> **Problem statement**:
Please output the section of the listing below that opens with the line containing "group. The rental" and closes with the line containing "View Availability", exactly and with nothing else.

> **Available records**:
= = =
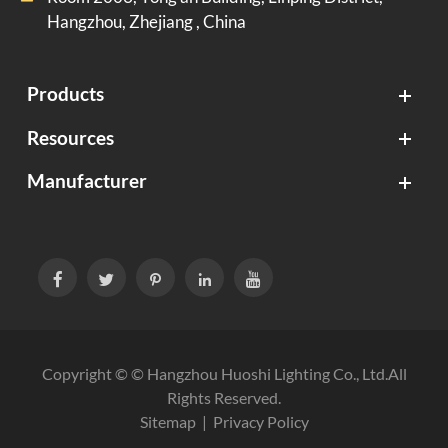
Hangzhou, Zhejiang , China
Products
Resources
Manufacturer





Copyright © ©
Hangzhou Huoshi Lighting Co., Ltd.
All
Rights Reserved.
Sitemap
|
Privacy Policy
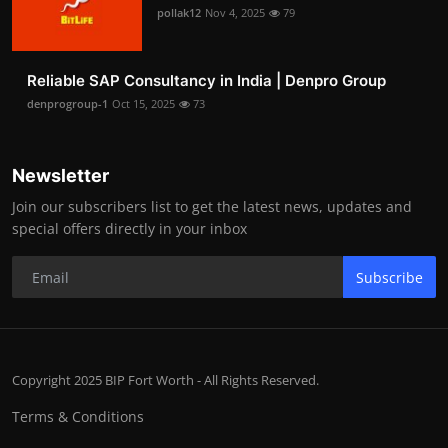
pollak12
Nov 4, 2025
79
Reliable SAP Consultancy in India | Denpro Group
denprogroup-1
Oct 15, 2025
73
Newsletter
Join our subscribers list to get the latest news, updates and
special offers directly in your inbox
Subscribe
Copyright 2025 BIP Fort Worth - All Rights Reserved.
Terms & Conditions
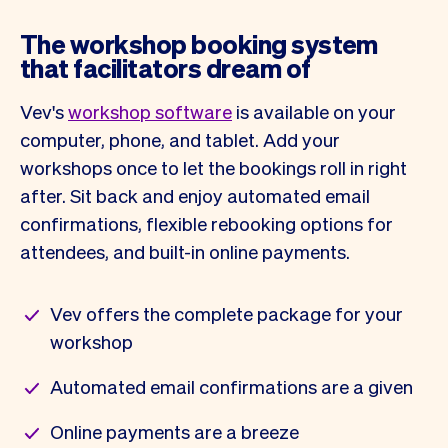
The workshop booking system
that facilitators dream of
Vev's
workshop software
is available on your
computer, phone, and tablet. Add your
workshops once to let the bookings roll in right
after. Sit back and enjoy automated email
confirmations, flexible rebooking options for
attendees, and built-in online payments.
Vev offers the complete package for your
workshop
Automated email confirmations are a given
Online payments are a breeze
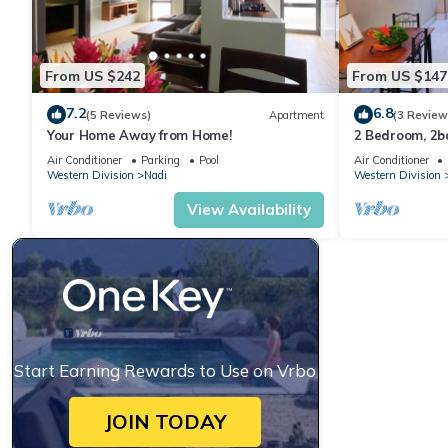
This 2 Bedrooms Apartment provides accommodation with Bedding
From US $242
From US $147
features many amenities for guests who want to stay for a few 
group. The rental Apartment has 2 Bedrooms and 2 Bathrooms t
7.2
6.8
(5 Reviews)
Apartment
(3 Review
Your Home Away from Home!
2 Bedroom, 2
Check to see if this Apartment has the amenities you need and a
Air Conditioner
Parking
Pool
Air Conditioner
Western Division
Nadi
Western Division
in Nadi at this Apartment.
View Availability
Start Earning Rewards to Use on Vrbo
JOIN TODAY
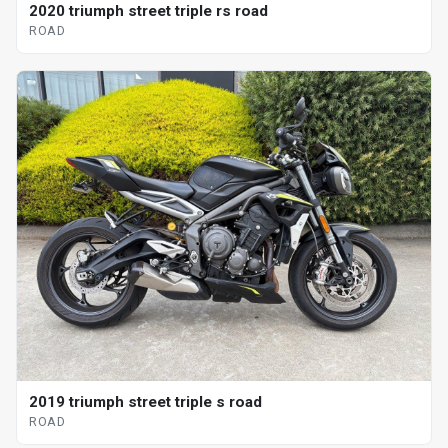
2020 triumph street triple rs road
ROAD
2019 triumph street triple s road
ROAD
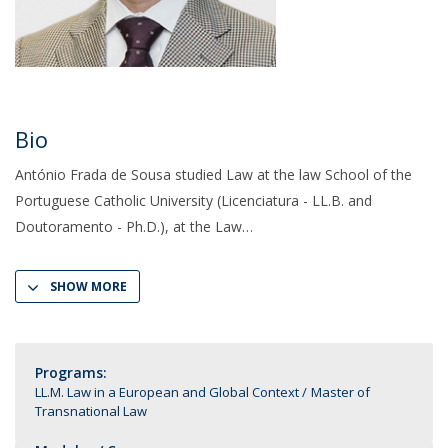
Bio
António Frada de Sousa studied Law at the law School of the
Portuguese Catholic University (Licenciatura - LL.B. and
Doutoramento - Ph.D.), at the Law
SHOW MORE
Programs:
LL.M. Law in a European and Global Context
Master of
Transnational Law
= = =
> **Output for this task**:
group. The rental Apartment has 2 Bedrooms and 2 Bathrooms t
7.2
6.8
(5 Reviews)
Apartment
(3 Review
Your Home Away from Home!
2 Bedroom, 2
Check to see if this Apartment has the amenities you need and a
Air Conditioner
Parking
Pool
Air Conditioner
Western Division
Nadi
Western Division
in Nadi at this Apartment.
View Availability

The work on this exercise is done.